-- begin PASSAGE SHOWN --

This will give your 10 most recent comments:
[http://api.thriftdb.com/api.hnsearch.com/items/_search?filte...](http://api.thriftdb.com/api.hnsearch.com/items/_search?filter\[fields\]\[username\]\[\]=pbhjpbhj&filter\[fields\]\[type\]\[\]=comment&sortby=create_ts%20desc&pretty_print=true)

Documentation here to tweak for your needs: <http://www.hnsearch.com/api>

EDIT: Added filter to return only comments; previously included submissions,
too.

------
raju
I echo the sentiment of many other HNers. Thank you for all the great work,
and the invaluable resource. I can't count how many times it has served me in
the past.

I wish you the very best - I am almost expecting something even more kickass
out of you guys soon.

------
edw519
"If I have seen further it is by standing on the shoulders of Giants." - Isaac
Newton

I believe there are quite a few of us here at Hacker News that could claim
you, Mike and Jerry, as our giants.

Respect.

------
brown9-2
SearchYC was an invaluable resource and a great tool - thanks for the work!

------
duck
I'm sad to see it go. I use it every week when creating my Hacker Newsletter
and since it has been down I've had a hard time using HNSearch as effectively.
Search really was just one component to it, it also had a great way to browse
Ask HN threads.

------
ColinWright
I'm deeply unhappy to see you guys close down. My experience is that your
results are easier to use and more accurate. Just one instance of an annoyance
is here:

<http://news.ycombinator.com/item?id=2704753>

But although I wish you would continue to include SearchYC in your future
work, I wish you all the best in whatever you put your time and efforts
towards.

------
omouse
Turn it into free software! It would be invaluable to the community and you
would get a hell of a reputation for it I think, especially from hackernews
users.

------
dschobel
Can't thank you guys enough. If you have a paypal link where we can send you
some beer money, I'm sure you'd collect a few rounds worth. Cheers!

------
JayNeely
SearchYC has been an invaluable tool for me. It's easily tripled the value
I've gotten from Hacker News.

Thank you for all your work on it.

------
markbao
SearchYC was no less than kickass. Thank you so much.

------
shii
Amazing site and resource, thank you so much for your time running it. Really
appreciated it.

-- end PASSAGE SHOWN --
-- begin EXTRACTED DATA --

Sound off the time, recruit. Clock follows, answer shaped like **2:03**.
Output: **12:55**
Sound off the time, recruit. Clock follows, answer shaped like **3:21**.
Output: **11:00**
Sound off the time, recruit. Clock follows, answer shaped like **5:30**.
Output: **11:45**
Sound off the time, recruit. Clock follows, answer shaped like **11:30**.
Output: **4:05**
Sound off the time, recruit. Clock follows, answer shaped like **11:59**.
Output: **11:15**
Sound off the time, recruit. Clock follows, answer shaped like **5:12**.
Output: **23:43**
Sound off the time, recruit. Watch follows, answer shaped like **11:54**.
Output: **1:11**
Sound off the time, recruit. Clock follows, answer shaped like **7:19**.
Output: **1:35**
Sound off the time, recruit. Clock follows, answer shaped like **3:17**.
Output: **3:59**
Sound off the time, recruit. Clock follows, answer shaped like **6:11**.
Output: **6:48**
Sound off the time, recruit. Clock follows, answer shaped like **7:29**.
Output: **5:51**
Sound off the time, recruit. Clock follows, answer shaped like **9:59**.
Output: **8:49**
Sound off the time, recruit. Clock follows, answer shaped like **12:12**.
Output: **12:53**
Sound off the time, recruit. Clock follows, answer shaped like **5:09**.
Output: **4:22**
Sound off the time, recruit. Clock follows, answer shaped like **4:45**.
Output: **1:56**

-- end EXTRACTED DATA --
-- begin EXTRACTED DATA --

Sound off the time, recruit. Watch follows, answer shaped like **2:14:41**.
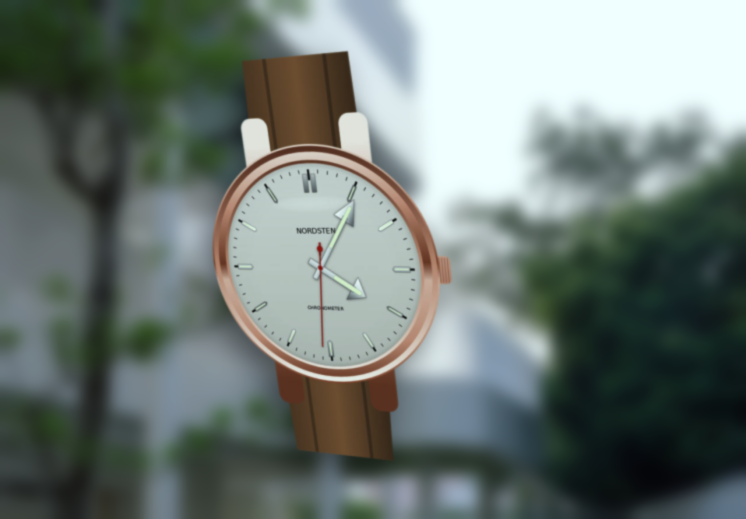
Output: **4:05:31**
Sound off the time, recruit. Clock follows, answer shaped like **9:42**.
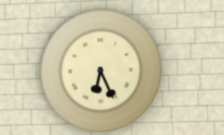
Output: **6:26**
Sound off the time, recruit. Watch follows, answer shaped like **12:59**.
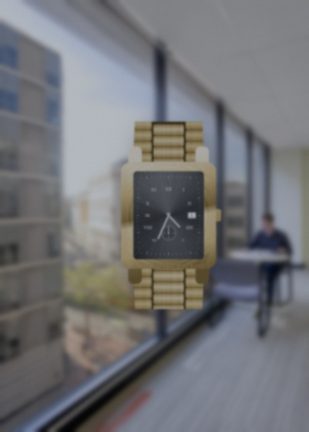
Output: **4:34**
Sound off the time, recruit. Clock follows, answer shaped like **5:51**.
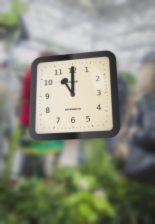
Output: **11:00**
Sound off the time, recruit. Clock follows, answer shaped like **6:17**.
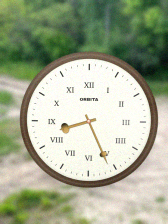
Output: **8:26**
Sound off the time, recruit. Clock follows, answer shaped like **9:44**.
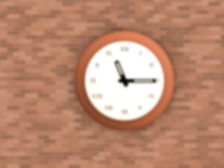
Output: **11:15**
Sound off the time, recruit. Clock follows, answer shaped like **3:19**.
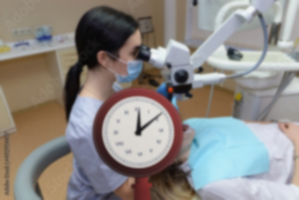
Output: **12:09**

-- end EXTRACTED DATA --
-- begin EXTRACTED DATA --

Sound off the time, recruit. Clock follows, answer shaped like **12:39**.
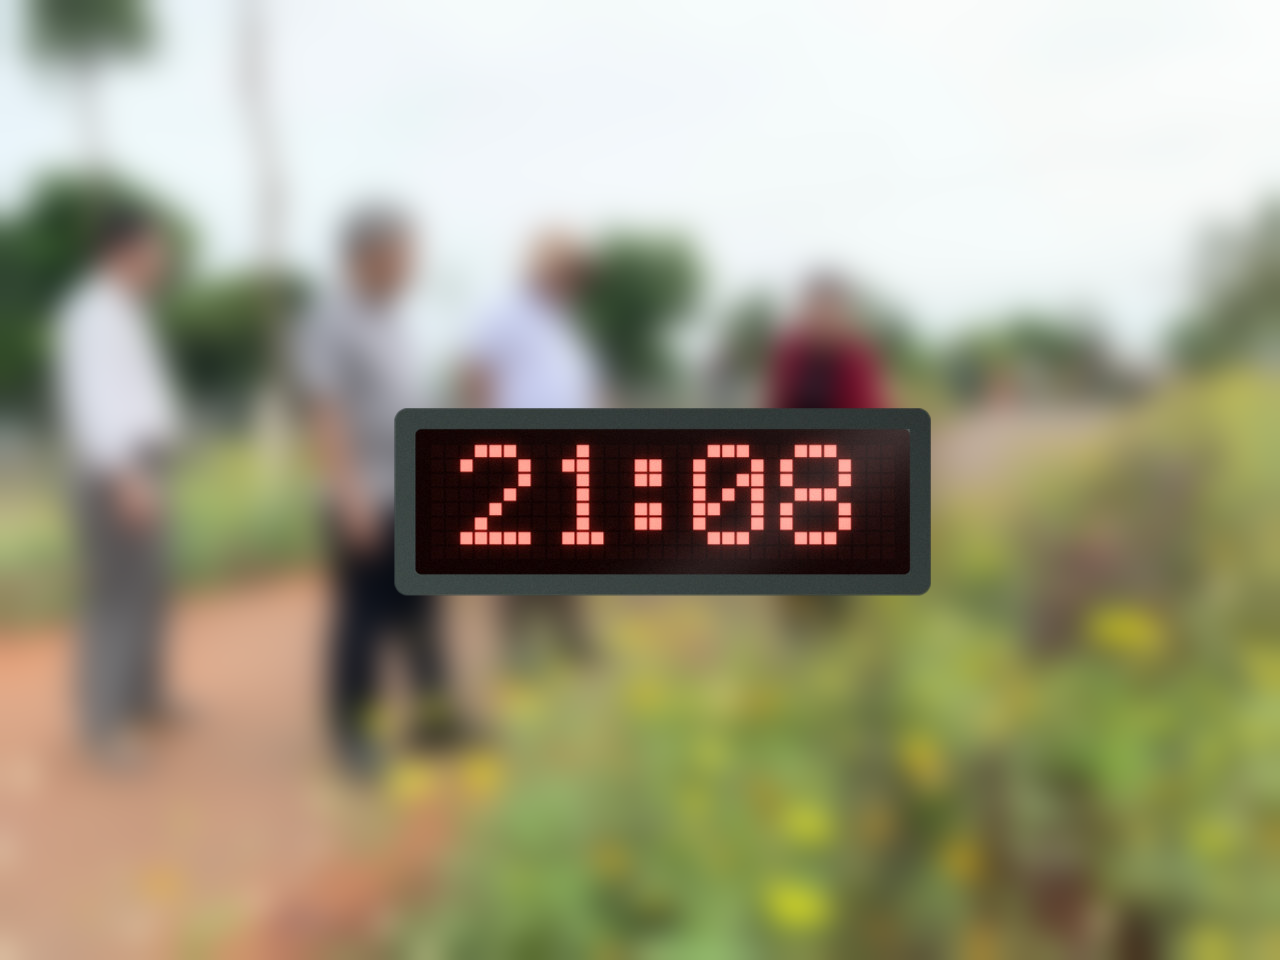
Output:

-- end EXTRACTED DATA --

List the usernames of every commenter in the SearchYC comment thread who refers to SearchYC by that name.

brown9-2, ColinWright, JayNeely, markbao